Aaditya Ramdas — aramdas [@] cs [dot] cmu [.] edu
8223 Gates (CMU), Pittsburgh

4th Year Joint PhD Student, Machine Learning and Statistics
School of Computer Science , Carnegie Mellon University

My research focuses on revisiting classical problems in statistics and machine learning (like classification, regression, hypothesis testing) with modern viewpoints and tools like nonparametric methods, active learning, randomized algorithms, kernel methods, and stochastic optimization.

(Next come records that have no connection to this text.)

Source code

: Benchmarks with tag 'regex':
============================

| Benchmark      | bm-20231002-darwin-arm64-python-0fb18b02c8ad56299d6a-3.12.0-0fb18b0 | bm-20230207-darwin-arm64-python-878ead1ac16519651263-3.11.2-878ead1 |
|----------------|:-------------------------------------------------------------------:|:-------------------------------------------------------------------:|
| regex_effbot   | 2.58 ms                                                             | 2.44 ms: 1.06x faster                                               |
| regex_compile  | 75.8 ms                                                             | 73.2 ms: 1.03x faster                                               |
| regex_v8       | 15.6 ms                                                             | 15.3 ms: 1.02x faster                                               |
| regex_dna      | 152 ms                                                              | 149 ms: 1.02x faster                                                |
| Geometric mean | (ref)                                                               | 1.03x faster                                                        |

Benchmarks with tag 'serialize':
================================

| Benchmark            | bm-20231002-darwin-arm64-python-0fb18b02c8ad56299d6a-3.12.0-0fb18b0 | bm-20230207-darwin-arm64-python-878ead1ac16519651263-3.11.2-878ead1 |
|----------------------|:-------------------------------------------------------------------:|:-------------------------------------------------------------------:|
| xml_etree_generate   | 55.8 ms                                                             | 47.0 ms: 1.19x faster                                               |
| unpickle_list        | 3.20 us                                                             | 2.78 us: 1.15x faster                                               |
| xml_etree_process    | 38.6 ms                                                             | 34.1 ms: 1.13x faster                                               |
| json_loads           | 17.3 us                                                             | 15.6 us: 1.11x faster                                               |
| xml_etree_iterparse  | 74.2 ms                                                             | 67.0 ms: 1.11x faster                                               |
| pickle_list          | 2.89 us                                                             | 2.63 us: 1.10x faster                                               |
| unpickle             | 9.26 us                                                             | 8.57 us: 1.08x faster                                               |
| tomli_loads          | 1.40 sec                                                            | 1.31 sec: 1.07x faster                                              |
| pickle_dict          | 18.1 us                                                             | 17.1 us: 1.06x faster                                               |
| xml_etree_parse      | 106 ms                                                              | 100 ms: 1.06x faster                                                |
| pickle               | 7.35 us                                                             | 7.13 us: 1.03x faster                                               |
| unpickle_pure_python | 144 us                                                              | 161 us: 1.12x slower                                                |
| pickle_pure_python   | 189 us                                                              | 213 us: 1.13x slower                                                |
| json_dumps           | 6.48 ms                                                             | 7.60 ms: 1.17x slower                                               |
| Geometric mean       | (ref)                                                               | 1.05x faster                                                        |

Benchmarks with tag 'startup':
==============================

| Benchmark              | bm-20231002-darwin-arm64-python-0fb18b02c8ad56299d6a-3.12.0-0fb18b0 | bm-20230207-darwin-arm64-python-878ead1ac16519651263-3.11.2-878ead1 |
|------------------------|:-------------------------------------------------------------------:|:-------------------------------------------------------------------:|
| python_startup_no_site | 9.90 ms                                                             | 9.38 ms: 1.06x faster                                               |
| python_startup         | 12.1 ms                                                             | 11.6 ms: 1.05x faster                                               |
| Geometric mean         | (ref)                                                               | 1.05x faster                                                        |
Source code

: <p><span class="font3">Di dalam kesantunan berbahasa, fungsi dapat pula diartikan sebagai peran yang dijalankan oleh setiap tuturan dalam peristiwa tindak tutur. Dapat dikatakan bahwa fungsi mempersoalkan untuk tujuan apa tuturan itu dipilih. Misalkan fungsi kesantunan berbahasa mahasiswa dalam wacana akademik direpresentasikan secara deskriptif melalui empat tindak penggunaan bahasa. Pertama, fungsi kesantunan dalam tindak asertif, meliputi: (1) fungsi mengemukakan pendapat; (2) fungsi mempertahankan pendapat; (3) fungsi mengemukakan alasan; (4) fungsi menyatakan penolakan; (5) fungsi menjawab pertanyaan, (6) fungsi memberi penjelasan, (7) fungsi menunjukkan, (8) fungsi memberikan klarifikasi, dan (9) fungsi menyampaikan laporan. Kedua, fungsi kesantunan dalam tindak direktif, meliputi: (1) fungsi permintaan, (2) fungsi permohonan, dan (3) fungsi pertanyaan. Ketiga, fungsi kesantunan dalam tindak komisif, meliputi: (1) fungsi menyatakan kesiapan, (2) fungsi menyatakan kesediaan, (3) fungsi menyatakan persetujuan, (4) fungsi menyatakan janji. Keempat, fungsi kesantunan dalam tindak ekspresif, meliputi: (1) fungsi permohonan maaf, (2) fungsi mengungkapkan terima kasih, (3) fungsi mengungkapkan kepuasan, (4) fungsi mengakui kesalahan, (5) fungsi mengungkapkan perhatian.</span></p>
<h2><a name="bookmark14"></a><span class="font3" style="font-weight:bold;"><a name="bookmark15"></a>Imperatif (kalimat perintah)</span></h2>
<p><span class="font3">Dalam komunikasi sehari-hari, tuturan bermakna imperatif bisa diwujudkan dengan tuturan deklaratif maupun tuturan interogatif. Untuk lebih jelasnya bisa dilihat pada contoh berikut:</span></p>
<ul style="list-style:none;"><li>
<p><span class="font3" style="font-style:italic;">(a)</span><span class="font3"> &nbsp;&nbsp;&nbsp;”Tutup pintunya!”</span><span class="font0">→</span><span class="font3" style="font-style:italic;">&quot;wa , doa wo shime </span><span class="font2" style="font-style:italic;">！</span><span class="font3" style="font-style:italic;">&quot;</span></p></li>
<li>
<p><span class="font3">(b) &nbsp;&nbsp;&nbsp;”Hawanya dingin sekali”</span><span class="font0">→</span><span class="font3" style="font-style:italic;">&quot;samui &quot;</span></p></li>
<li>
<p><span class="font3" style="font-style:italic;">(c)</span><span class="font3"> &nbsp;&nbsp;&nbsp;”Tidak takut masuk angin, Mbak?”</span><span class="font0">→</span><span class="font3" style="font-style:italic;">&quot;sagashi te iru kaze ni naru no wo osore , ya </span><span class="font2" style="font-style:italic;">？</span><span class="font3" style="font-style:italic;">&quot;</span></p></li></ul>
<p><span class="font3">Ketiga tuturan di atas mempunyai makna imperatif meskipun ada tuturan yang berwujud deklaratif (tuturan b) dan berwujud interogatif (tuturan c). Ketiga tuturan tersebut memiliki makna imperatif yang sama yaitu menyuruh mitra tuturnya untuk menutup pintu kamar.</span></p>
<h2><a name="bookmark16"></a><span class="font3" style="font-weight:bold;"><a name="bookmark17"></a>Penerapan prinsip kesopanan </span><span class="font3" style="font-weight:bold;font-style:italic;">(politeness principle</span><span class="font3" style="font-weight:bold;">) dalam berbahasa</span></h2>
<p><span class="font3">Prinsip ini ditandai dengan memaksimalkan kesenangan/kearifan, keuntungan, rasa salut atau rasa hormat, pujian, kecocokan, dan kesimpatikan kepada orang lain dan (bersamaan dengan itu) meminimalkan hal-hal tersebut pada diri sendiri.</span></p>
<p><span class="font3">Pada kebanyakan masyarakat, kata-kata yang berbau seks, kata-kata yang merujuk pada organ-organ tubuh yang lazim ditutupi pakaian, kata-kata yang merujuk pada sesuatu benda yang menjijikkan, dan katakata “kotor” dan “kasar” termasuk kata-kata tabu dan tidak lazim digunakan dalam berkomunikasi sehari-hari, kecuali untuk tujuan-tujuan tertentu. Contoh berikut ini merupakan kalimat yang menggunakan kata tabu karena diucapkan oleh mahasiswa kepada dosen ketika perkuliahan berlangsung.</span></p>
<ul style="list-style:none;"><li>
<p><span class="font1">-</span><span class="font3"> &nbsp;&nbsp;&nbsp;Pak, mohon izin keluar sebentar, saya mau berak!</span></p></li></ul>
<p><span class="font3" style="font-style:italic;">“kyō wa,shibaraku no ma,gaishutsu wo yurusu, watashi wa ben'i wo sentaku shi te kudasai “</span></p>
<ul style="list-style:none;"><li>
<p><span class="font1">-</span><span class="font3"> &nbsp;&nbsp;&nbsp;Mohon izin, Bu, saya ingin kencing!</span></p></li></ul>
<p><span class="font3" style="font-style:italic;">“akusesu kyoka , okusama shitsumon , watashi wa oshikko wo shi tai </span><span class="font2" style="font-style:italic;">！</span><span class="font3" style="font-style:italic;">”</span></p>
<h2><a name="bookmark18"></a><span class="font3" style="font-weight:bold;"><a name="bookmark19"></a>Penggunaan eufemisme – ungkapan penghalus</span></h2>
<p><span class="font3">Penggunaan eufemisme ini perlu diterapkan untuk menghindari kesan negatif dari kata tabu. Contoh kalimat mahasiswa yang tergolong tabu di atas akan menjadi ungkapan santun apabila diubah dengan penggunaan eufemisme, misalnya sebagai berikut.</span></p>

I got a B.Tech degree in Computer Science and Engineering from IIT Bombay. I spent a year doing high frequency algorithmic trading at Tower Research Capital, and have done internships at Deutsche Bank (Bombay), INRIA (Sophia-Antipolis), LaBRI (Bordeaux) and Microsoft Research (Cambridge).

My advisors are Larry Wasserman (Stats) and Aarti Singh (ML). Other direct collaborators include CMU professors like Ryan Tibshirani, Barnabas Poczos, Javier Pena, Cosma Shalizi, Rebecca Steorts, and CMU students like Leila Wehbe and Sashank Reddi.

My thesis topic is "Revisiting Classical Statistical Learning with Modern Techniques" and my committee members are Larry Wasserman, Aarti Singh, Ryan Tibshirani, Michael Jordan (UC Berkeley) and Arthur Gretton (UC London). I hope to defend by summer 2015.